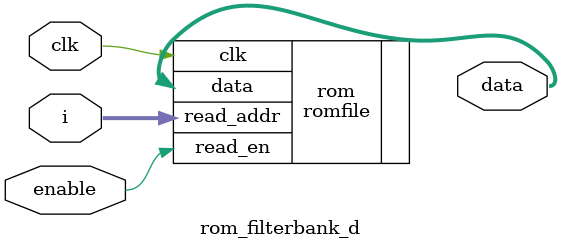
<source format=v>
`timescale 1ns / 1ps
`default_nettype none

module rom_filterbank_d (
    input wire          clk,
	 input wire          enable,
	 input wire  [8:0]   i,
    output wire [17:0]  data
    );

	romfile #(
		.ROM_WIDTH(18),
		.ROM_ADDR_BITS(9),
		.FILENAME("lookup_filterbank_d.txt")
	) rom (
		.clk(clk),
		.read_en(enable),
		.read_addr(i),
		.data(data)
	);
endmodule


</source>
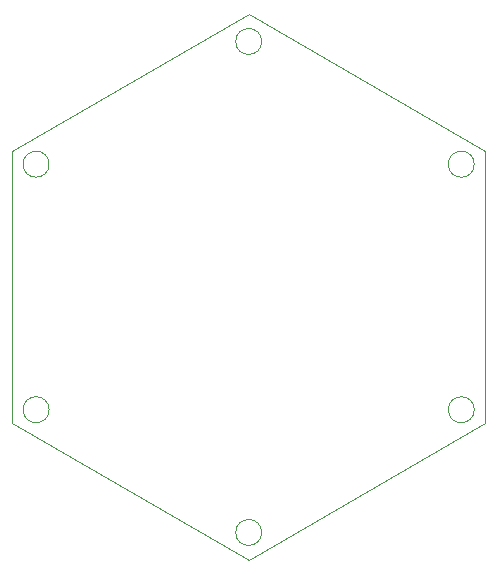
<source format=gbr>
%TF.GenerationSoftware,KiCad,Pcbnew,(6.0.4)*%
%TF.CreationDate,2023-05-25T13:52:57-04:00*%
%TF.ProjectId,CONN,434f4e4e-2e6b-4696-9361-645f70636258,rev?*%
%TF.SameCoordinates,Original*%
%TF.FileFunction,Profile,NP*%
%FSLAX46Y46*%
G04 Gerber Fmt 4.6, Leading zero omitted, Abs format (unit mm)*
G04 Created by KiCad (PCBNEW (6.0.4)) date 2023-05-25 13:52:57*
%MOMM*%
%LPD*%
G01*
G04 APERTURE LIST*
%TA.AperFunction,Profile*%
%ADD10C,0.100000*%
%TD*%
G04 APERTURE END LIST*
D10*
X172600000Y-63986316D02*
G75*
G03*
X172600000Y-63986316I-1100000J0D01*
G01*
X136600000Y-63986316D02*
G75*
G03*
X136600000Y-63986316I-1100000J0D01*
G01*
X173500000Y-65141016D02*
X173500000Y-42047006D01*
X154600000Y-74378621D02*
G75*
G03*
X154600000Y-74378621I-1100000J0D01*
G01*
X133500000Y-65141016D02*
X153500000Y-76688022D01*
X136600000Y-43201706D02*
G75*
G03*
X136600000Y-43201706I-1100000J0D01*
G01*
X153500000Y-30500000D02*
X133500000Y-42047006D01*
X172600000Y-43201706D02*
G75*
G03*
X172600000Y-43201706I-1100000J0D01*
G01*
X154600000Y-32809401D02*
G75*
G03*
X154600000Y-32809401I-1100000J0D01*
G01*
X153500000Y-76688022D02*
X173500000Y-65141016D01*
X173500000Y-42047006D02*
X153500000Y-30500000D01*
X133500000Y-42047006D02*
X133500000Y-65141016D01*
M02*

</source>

##########

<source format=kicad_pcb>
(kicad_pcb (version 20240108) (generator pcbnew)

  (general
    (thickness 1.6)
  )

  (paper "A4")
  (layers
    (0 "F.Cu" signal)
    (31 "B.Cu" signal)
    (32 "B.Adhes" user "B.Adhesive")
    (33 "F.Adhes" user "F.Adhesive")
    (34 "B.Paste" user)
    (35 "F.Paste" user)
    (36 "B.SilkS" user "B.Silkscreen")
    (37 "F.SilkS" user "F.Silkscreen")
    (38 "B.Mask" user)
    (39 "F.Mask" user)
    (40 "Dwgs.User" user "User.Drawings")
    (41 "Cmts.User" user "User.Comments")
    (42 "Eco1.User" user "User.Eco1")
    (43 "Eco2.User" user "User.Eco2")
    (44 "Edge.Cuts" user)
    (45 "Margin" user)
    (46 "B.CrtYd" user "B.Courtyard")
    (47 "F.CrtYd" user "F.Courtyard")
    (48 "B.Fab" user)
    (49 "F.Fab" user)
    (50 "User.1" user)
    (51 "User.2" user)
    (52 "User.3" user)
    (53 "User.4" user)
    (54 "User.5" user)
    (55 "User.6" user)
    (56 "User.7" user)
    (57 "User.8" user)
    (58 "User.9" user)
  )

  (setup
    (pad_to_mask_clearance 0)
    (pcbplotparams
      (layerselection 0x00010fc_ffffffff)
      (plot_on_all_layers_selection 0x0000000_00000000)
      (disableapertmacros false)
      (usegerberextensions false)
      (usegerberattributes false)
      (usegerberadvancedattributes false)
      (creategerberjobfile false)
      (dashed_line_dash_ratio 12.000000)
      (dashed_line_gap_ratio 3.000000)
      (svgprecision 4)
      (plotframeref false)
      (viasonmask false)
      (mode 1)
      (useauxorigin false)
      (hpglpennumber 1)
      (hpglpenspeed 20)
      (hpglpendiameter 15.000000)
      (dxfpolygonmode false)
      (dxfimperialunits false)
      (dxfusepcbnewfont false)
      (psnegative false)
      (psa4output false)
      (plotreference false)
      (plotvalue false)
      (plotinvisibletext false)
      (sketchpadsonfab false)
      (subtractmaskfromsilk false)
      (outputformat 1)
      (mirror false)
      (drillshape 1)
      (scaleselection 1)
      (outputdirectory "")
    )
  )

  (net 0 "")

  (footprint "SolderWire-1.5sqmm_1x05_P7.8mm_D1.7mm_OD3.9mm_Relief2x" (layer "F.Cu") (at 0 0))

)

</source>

##########

What is required: Report how many lines of the entries include the word "Courtyard", and let the number stand alone.

Answer to this exercise: 2